Oireachtas Joint and Select Committees

Tuesday, 9 May 2023

Joint Oireachtas Committee on Climate Action

Engagement with the Commission for Regulation of Utilities

Ms Aoife MacEvilly:

The final point on that is that we are actively engaging with all suppliers around when, not if, they will be passing on savings to customers. We are putting as much pressure as we can on them in that dialogue. As the impact of the hedging works through, we would hope to see some of those savings come through towards the end of this year. If one supplier was an outlier and did not pass on the savings, we would be calling that out and customers would be voting with their feet. This is why competition is important. Customers can see, and we give good information on this, where there may be discrepancies and so on. That is the dynamic that puts greater pressure on suppliers to pass on savings.

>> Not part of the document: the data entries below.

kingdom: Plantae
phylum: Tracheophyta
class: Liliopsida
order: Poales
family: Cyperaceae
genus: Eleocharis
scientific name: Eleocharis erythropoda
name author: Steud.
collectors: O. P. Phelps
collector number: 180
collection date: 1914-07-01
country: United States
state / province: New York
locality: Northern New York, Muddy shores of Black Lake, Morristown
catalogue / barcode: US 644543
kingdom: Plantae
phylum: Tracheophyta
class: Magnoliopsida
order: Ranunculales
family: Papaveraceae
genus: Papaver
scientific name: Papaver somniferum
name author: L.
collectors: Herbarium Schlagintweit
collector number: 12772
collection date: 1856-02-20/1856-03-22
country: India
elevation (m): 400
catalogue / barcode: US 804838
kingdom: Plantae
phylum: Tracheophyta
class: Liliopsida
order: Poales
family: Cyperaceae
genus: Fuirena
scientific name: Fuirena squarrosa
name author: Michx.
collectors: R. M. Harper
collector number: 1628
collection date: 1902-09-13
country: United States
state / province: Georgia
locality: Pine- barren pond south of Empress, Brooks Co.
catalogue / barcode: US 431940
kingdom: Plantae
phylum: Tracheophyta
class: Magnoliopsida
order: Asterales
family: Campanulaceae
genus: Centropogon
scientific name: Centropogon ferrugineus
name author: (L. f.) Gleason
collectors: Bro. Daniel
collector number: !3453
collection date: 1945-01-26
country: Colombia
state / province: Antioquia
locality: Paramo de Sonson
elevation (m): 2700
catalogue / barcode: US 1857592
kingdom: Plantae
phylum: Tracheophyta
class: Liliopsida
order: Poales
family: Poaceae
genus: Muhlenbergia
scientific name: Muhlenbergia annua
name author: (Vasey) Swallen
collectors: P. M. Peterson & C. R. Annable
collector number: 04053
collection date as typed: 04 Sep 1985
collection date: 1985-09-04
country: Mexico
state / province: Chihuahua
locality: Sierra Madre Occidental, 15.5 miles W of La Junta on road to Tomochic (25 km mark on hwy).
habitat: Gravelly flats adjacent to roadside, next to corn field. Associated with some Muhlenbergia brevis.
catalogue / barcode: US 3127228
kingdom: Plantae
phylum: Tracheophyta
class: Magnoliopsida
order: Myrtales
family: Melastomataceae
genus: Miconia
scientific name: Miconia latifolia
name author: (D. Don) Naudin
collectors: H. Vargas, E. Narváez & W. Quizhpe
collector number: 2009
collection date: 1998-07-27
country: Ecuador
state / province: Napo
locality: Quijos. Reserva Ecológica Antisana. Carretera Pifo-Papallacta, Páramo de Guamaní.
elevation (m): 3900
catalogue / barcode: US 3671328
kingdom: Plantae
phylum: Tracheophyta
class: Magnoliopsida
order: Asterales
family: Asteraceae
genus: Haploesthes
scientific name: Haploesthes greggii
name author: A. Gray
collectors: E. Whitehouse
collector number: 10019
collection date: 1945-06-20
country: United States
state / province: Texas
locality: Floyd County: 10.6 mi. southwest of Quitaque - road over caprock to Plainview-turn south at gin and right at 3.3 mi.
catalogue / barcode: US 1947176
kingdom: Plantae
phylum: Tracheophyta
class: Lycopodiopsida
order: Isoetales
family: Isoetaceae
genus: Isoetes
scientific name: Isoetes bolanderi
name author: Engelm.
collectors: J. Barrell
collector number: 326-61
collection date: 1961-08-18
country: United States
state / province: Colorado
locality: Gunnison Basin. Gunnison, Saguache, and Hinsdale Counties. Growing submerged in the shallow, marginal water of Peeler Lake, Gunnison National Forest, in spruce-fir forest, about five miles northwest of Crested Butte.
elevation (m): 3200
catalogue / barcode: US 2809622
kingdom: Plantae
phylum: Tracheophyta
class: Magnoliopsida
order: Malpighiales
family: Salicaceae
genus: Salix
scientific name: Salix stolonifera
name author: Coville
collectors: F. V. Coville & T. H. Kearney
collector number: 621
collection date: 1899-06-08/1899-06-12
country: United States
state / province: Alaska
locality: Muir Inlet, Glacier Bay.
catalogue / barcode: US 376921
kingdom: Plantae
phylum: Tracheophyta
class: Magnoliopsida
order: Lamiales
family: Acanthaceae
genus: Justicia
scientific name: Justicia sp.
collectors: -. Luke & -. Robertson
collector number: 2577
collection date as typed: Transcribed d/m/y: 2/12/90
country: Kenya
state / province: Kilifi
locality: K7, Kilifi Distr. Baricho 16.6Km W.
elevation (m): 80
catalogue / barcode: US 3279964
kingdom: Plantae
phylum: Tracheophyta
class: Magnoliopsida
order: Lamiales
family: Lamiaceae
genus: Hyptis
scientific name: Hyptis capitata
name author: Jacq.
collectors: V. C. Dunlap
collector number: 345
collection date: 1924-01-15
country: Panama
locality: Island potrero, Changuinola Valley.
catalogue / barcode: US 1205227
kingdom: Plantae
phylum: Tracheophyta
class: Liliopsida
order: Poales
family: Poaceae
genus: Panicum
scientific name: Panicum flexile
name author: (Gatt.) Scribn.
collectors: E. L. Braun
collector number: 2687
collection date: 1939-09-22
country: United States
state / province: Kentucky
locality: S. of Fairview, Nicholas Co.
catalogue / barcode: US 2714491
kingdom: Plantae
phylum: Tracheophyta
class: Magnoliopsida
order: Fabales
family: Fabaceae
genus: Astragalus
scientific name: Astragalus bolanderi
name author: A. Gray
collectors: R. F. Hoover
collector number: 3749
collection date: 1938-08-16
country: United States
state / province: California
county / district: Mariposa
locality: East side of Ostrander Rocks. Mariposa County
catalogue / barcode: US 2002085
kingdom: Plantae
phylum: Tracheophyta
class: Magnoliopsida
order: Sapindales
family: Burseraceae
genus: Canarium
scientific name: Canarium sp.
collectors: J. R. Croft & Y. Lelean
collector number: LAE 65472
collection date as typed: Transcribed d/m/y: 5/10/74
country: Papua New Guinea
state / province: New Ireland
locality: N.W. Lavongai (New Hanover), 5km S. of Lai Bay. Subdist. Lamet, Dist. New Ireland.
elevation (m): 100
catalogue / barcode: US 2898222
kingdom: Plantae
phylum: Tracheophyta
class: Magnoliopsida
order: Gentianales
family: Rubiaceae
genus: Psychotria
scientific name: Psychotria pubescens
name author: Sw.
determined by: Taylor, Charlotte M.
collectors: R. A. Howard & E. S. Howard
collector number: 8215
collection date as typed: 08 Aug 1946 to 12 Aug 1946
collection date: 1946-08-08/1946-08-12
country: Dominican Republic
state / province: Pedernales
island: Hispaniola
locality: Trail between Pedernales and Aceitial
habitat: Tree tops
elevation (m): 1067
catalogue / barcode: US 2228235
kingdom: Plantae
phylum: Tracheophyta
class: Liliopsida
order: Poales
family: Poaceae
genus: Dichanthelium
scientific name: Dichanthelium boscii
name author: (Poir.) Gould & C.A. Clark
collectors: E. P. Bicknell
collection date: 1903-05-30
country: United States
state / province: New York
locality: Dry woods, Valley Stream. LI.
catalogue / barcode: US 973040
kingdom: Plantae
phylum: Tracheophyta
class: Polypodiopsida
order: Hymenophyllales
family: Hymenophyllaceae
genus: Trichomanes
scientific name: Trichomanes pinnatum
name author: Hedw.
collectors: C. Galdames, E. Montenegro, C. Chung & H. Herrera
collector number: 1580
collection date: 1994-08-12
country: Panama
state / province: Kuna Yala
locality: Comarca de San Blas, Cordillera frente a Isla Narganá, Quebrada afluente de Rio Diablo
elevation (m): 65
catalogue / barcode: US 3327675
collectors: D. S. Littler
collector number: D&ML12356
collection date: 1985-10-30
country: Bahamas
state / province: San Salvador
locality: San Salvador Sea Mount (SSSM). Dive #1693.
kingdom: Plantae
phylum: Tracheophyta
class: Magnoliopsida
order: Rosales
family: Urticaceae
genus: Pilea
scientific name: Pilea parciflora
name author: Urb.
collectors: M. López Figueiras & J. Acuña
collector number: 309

On the smart meter programme, I would like to think of it as an opportunity. We have this infrastructure now and we are starting to get better tariffs in place. We have suppliers that are more actively engaged on this. There is a huge opportunity there to make a change for the benefit of customers. That is why it is going to be a part of our demand-side strategy to bring forward proposals on this. This conversation, frankly, has been hugely helpful. Any customer looking at tariffs coming into this winter has probably been worried about making wrong choices. One of the things we noticed in our statistics, in addition to the switching, was that record numbers of customers were renegotiating with their supplier. They wanted to stick with the familiar but also get a better deal. Hopefully as the volatility comes out of the market we might see customers coming back in with a little bit more confidence from better data and willing to make choices. We will be promoting that. Government policy or policy from this committee is also helpful for telling customers there are other options out there and that they should take a look at them and consider them.

On the gas side, the Deputy raised an important issue. We have landed at the end of this winter with record numbers of customers in arrears and record levels of arrears in gas. We would normally have a summer cycle in which customers have lower gas demands so they might be able to catch up a little on their bills but the concern we have is that some of those customers are facing what they might see as an insurmountable wall of debt.